Segment Start: Records supplied
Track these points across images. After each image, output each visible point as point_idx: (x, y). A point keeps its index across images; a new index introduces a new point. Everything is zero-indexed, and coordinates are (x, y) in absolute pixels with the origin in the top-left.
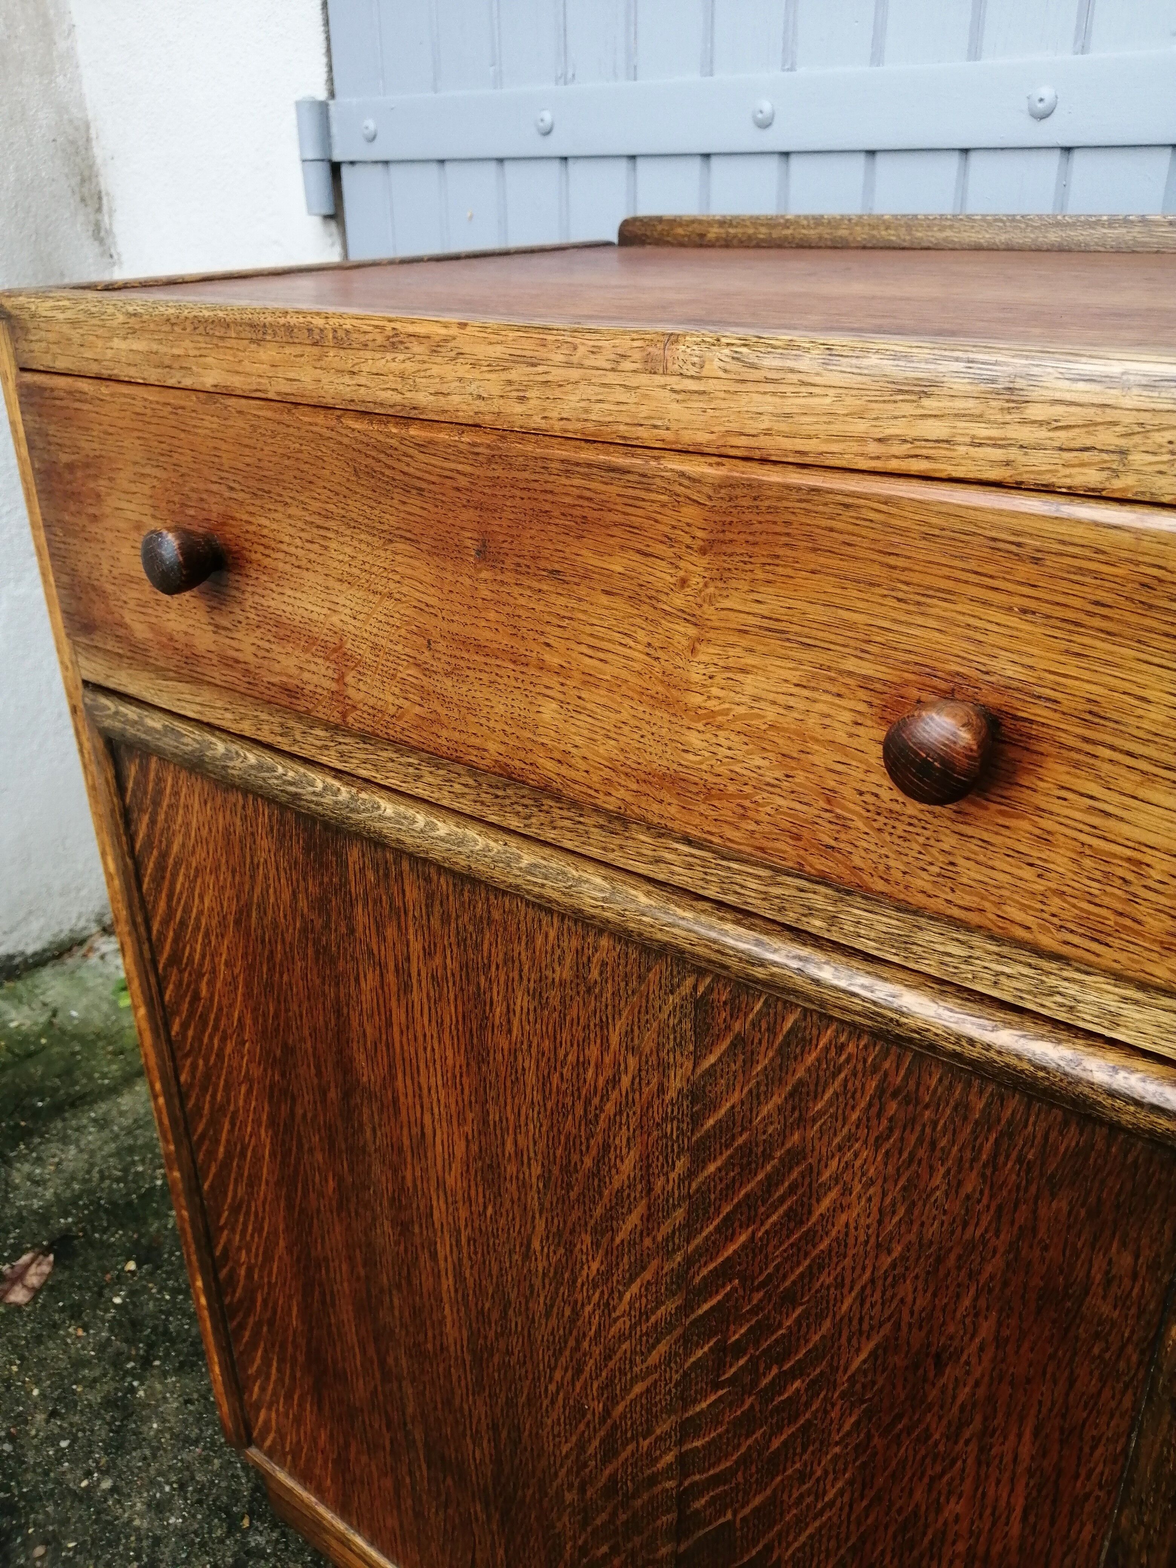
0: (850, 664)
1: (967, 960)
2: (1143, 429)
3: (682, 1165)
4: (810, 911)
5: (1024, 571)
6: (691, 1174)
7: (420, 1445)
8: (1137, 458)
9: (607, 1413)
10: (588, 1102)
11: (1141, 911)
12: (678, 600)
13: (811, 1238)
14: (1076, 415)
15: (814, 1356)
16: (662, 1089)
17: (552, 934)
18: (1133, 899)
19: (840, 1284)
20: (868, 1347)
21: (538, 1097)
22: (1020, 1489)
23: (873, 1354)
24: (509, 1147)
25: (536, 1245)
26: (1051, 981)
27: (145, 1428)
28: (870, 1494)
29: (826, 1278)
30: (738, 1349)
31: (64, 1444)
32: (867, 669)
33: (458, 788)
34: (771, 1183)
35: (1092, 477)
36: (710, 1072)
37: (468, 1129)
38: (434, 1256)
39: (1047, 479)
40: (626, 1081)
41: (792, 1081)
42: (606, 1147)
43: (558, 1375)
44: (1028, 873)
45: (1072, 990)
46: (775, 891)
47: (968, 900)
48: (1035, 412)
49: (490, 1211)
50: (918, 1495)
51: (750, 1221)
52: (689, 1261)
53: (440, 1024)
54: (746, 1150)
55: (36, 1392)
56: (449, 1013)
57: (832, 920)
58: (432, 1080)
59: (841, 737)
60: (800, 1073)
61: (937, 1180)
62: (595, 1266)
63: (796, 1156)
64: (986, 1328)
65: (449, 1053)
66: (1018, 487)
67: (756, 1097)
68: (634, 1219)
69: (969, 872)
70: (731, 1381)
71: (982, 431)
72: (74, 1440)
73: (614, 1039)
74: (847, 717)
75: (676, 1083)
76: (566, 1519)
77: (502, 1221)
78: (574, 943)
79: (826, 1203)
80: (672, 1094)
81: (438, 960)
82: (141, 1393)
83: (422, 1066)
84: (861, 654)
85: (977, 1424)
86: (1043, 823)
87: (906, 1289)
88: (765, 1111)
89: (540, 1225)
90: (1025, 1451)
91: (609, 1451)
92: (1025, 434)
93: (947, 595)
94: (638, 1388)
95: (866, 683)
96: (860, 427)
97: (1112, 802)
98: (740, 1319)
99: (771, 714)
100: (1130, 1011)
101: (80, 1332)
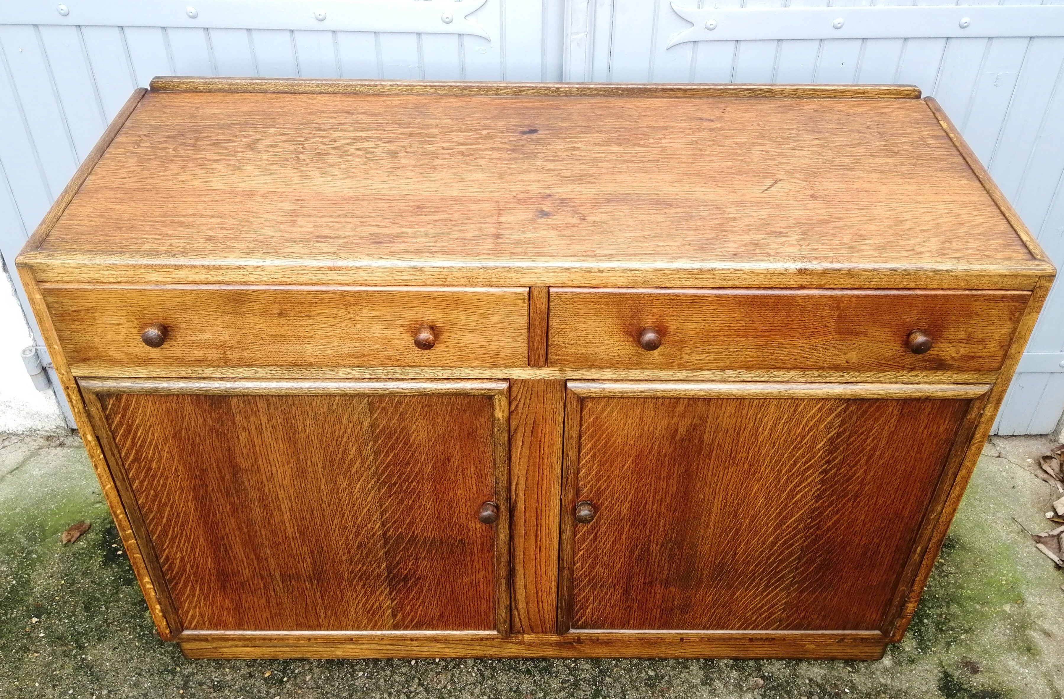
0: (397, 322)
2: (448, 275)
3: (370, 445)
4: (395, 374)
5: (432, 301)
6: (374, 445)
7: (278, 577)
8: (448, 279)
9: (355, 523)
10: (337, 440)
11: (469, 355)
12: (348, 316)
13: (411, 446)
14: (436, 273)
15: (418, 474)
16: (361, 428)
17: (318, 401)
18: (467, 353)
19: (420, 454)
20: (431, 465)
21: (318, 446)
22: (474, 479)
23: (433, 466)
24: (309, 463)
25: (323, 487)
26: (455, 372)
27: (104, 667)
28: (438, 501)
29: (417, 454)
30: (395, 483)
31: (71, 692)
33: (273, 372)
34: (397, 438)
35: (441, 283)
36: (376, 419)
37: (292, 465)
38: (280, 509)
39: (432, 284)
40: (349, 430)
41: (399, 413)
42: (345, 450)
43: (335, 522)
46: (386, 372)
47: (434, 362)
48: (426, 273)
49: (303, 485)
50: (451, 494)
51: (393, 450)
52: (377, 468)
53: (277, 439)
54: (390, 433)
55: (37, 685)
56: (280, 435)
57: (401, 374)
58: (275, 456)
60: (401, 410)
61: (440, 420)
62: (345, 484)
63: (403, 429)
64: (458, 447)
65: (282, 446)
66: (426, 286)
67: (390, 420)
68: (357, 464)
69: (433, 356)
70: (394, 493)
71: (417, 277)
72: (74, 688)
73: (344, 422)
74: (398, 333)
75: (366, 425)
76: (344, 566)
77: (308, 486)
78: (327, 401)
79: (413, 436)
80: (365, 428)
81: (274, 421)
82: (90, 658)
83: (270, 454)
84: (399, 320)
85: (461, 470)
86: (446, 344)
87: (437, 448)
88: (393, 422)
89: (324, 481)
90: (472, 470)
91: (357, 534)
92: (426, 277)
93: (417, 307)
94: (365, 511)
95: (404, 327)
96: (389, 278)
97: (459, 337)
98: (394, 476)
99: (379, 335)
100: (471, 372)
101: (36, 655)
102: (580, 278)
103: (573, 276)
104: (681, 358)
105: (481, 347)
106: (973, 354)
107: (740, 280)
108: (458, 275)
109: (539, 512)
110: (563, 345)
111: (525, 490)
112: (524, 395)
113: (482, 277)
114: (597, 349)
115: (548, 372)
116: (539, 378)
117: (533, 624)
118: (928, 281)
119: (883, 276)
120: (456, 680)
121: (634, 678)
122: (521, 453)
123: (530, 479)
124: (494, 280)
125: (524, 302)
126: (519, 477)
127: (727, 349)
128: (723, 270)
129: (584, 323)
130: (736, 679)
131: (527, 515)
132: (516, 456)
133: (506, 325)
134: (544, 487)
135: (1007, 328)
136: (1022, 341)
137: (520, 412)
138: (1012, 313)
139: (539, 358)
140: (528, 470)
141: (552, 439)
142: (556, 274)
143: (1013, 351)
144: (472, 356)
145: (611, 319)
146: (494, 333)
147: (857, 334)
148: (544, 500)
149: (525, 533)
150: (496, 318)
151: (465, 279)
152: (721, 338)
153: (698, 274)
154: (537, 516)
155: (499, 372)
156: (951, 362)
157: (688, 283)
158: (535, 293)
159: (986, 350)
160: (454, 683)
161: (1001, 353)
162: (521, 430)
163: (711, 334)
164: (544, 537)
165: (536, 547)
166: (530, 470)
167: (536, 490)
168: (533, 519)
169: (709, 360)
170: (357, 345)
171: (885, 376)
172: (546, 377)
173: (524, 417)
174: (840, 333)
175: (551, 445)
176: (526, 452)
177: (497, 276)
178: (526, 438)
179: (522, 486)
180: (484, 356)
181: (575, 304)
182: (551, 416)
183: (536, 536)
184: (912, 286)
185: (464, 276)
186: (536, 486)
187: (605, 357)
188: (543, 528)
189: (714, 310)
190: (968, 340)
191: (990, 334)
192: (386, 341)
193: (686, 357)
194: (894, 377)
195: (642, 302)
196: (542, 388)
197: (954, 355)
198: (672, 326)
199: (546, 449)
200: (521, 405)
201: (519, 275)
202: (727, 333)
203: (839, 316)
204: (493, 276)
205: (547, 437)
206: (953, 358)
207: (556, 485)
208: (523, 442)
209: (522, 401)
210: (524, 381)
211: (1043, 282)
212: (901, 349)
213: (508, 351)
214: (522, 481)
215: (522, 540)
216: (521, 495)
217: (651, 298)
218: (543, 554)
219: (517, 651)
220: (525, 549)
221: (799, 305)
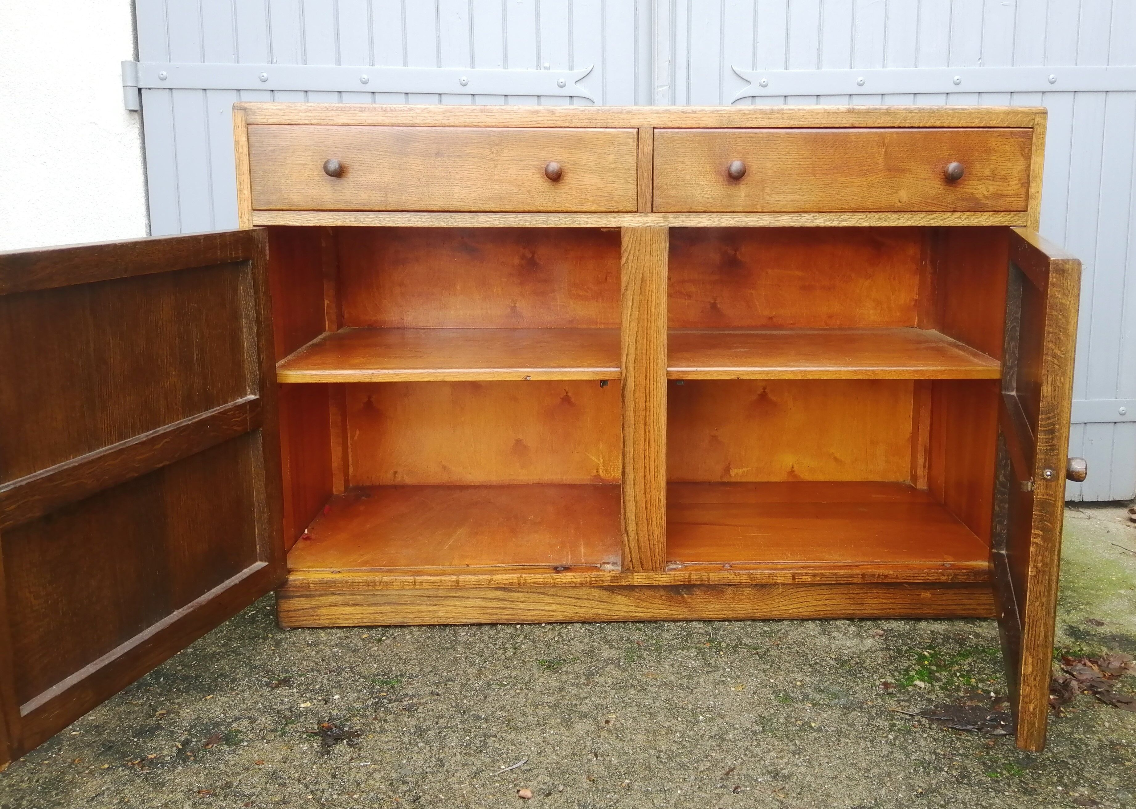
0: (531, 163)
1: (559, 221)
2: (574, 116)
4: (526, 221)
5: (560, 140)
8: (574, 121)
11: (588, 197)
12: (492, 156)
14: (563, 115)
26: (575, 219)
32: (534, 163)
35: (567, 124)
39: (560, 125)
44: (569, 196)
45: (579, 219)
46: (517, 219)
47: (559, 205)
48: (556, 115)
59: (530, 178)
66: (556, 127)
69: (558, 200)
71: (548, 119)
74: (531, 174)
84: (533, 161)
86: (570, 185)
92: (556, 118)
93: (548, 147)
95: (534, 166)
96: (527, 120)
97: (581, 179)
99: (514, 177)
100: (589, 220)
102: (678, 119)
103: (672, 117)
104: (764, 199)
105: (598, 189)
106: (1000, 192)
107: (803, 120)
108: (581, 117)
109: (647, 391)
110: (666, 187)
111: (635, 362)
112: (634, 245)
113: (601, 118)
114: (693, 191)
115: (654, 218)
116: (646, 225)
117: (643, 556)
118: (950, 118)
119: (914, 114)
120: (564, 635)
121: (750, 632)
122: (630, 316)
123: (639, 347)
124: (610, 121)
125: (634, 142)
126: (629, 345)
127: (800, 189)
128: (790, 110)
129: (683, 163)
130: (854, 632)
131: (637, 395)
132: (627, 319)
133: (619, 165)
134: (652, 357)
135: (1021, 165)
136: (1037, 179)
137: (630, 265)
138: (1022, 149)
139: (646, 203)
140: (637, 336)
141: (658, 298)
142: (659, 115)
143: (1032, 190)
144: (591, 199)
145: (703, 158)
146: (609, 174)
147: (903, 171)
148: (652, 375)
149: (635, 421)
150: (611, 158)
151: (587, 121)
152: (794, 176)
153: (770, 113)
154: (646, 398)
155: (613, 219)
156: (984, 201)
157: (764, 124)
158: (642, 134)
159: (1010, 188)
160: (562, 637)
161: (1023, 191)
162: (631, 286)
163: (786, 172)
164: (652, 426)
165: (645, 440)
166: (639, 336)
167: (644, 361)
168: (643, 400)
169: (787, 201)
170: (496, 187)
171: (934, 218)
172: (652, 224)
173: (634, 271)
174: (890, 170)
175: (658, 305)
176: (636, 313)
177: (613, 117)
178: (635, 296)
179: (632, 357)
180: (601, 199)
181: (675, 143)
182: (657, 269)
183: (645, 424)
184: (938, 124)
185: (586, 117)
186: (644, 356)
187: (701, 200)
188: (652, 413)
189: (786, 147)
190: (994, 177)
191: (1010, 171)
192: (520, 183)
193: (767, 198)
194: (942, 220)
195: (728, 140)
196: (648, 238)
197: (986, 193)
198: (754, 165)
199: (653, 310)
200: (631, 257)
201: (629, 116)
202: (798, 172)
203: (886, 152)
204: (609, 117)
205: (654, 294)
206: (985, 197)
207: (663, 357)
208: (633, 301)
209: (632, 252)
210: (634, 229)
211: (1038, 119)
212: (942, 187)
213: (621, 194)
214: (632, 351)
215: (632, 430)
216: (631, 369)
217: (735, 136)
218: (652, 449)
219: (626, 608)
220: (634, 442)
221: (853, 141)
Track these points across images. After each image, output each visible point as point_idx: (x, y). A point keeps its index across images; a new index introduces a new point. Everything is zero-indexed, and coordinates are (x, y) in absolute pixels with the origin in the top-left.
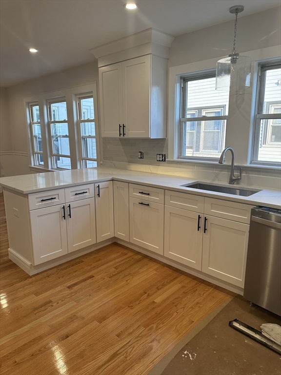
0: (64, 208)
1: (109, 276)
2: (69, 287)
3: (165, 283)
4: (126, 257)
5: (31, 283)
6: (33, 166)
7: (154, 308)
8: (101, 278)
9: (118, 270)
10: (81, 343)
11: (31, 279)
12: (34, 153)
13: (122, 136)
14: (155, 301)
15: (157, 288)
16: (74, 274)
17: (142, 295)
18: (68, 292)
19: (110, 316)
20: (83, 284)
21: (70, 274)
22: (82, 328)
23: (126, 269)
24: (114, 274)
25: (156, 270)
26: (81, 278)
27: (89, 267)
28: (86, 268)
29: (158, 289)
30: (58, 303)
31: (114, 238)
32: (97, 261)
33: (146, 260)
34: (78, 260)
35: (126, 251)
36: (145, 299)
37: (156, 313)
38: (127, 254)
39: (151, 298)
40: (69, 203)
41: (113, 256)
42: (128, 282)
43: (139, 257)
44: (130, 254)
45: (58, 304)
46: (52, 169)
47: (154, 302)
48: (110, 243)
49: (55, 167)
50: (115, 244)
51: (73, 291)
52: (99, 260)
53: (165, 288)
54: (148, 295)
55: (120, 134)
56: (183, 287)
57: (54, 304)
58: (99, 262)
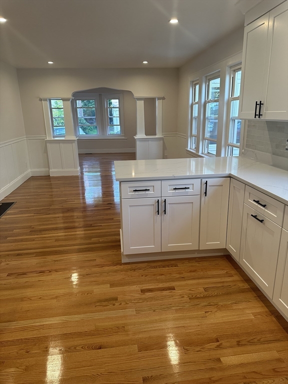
Segment End: Records supplied
> Work required:
Print only the lines from the opening line of the listing to the line containing "20: (868, 1347)", inclusive, exactly as they appear and without pictures.

> Task response:
Track these points across images. After each image, output each visible point as point_idx: (x, y). A point keeps its index across images; a new index introduces a new point. Everything is zero-indexed, and coordinates are (x, y) in absolute pixels with the origin in the top-left.
0: (850, 664)
1: (967, 960)
2: (1143, 429)
3: (682, 1165)
4: (810, 911)
5: (1024, 571)
6: (691, 1174)
7: (420, 1445)
8: (1137, 458)
9: (607, 1413)
10: (588, 1102)
11: (1141, 911)
12: (678, 600)
13: (811, 1238)
14: (1076, 415)
15: (814, 1356)
16: (662, 1089)
17: (552, 934)
18: (1133, 899)
19: (840, 1284)
20: (868, 1347)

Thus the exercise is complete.